Years ago, in 2000, when Kid A was released to equal parts ooohs and ewwws, novelist Nick Hornby wrote a review for the New Yorker, which was unpopular with critics at the time, but is still one of my favorite pieces of music journalism for its realness and honesty. The piece entitled “Beyond the Pale” spoke to the author’s frustration with a band he once felt a real affinity for. “I suspect that people who have been listening to music for decades will have exhausted the fund of trust they once might have had for “challenging” albums,” he wrote. “Kid A demands the patience of the devoted; both patience and devotion become scarcer commodities once you start picking up a paycheck.
“[And] there is nothing wrong with making albums for sixteen-year-olds,” he continued, “but Radiohead’s previous efforts had more inclusive ambitions.” Ironic that the novelist wrote this essay about one of the more accessible records in the band’s canon. Imagine his take on the King of Limbs. Needless to say, though, at the time, I thought Hornby was a lame-o.
But now, after years of perspective, I see that Hornby was wrong but he was also right. With our iPods and Zunes (why not) chock full of Animal Collective and Grizzly Bear, we now have more patience for “Challenging.” Listening habits have changed greatly in ten years and we’re collectively more advanced in our tolerance. We can accept difficult just as long as we have something to grab onto, a nugget of familiarity, a semblance of palatable humanity. Most of our new indie rock heroes borrow heavily from nostalgia and reference familiar points in our listening experience. The Dirty Projectors, for example, are nutty as hell, but there’s nothing new there. It’s a blender of Yes, Led Zeppelin, and Williamsburg.
Hornby was speaking of the reciprocal relationship of a band with its fans. And channeling his perspective, The King of Limbs is a brat of a record, intent on being difficult and provocative. Did it really take this band four years to record 38-minutes of a precious caricature of its own once great band? It’s almost as if someone took their back catalog to a butcher and asked him to slice it real thin. Limbs is bereft of any real humanity, the musical equivalent of the Haley Joel Osment’s character in A.I. (“His love is real, but he is not”).
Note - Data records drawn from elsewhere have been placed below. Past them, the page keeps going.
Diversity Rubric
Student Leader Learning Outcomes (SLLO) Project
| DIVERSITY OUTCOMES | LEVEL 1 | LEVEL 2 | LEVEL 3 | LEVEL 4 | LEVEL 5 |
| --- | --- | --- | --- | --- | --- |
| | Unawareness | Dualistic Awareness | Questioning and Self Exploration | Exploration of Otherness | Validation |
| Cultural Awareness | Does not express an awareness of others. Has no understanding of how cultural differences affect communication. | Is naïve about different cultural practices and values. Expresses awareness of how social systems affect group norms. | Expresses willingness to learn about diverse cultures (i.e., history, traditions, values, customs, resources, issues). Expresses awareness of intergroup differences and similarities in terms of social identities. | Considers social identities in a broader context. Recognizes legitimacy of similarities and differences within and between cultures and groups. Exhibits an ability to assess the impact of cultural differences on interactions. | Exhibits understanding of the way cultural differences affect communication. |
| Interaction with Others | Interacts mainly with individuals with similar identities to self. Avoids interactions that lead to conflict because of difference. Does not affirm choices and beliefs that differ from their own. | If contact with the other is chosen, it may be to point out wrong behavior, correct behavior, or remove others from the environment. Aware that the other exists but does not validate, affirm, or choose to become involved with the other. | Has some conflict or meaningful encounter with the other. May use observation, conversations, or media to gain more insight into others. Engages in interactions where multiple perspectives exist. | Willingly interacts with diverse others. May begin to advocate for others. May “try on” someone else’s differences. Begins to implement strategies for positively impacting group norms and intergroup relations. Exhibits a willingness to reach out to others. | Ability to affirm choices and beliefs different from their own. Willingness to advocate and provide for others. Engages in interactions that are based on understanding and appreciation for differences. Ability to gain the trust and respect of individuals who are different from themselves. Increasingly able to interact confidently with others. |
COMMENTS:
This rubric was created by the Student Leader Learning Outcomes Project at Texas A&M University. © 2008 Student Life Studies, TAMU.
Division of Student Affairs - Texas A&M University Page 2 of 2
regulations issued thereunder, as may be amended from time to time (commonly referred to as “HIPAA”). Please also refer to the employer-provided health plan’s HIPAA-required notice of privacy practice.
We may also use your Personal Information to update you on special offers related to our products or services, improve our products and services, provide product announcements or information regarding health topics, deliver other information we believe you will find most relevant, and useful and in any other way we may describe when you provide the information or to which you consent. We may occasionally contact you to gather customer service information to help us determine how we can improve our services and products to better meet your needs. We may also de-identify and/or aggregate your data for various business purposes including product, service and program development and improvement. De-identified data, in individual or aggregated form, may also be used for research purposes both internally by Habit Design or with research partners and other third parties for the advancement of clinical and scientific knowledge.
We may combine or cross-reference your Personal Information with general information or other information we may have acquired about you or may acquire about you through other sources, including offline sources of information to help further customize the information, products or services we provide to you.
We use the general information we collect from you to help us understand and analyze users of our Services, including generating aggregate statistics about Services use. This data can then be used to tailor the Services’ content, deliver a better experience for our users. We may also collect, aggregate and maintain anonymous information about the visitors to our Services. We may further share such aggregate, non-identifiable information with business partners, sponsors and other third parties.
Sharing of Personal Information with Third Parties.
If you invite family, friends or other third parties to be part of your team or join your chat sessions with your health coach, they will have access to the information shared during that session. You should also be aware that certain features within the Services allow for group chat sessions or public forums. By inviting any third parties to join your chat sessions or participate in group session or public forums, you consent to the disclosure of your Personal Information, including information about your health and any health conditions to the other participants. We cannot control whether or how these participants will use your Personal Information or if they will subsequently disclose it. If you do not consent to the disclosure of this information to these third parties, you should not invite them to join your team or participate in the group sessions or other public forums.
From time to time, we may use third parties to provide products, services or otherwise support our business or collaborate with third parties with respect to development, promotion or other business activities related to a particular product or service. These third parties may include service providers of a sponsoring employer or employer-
And I want to clarify something first: I don’t care if the band records an OK Computer 2: More Hitler Haircuts, or not–I’ve been a fan of everything they’ve done up to this point and don’t feel the need to harp on an aesthetic they’ve long since abandoned. But TKOL sounds like a band tired of being itself. For a group of five men known for innovating and progressing, and granted these expectations are high, we’ve found ourselves with the harsh reality that Radiohead doesn’t care about working people. Fact.